Landfill fee-rise looms as plastics pile grows
New Zealanders could pay a $140 per tonne tax to dump waste at all landfills across the country as piles of plastic mount.
Associate Environment Minister Eugenie Sage said increasing the waste levy from $10 per tonne and applying it to all landfills, not just 10 per cent of them, would help respond to China’s refusal to process New Zealand plastic.
China banned imports of all contaminated plastic waste last year in a move dubbed the ‘‘National Sword’’. The measure came into effect in January.
Sage said piles of recycling had mounted at small sorting stations.

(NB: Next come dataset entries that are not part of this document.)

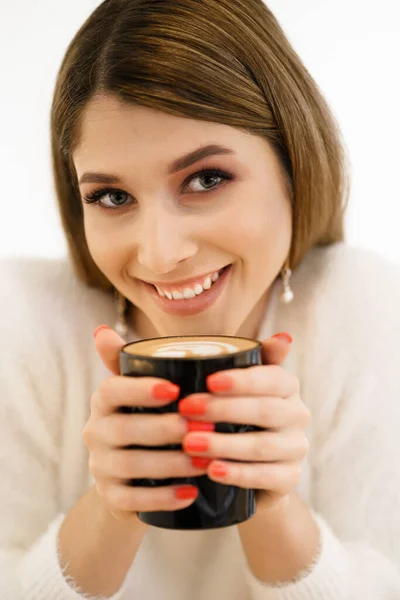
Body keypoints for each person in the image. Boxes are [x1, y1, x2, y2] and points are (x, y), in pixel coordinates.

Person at [1, 0, 400, 598]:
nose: (160, 255)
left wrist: (271, 502)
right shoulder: (21, 323)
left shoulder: (362, 312)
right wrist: (112, 507)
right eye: (111, 197)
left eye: (206, 180)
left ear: (292, 162)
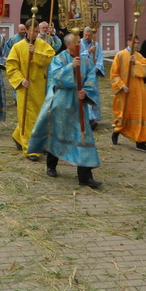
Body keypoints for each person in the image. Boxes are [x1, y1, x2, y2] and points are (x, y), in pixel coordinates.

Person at [27, 33, 102, 189]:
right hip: (62, 104)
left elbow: (90, 78)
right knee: (57, 134)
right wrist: (71, 67)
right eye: (76, 43)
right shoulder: (59, 58)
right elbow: (55, 78)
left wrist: (86, 92)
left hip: (78, 105)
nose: (79, 46)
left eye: (79, 43)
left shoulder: (85, 60)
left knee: (84, 138)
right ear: (69, 45)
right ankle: (51, 166)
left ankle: (85, 176)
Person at [5, 22, 56, 160]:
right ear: (26, 30)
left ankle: (17, 135)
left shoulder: (42, 44)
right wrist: (21, 80)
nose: (34, 34)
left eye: (37, 31)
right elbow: (11, 66)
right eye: (32, 31)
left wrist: (35, 54)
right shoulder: (18, 47)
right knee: (27, 116)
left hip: (39, 85)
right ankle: (30, 148)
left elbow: (50, 57)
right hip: (24, 87)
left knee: (38, 115)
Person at [110, 32, 146, 152]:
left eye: (137, 43)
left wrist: (136, 63)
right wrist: (122, 86)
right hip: (125, 92)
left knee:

Larger recycling sorting companies had found capacity in Thailand, Indonesia and Malaysia where they could export New Zealanders’ plastic waste.
Last year New Zealand recycling companies sent 41 million kilograms of plastic overseas to be processed, according to Statistics New Zealand export data. More than 7 million kilograms went to China.

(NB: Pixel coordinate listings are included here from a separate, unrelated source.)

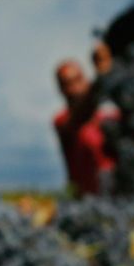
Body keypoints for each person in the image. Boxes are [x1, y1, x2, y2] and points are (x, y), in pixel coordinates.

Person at [52, 59, 116, 196]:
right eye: (68, 84)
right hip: (87, 198)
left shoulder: (110, 117)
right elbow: (81, 114)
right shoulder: (62, 122)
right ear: (61, 90)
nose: (75, 88)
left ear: (86, 80)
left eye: (78, 80)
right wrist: (103, 77)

A Stuff investigation into New Zealand’s recycling industry earlier this year revealed New Zealand recycling companies were bartering for space at processing facilities in other Asian countries following China’s move.
Sage has set up a taskforce within the Ministry for the Environment to tackle the growing problem caused by the National Sword.
‘‘MfE has been working with councils, businesses, recyclers and processors and others to develop some short-term solutions to the fact that we no longer have that market in China,’’ Sage said.
The waste levy, charged at landfills, goes into the Waste Minimisation Fund. It raises about $13 million annually.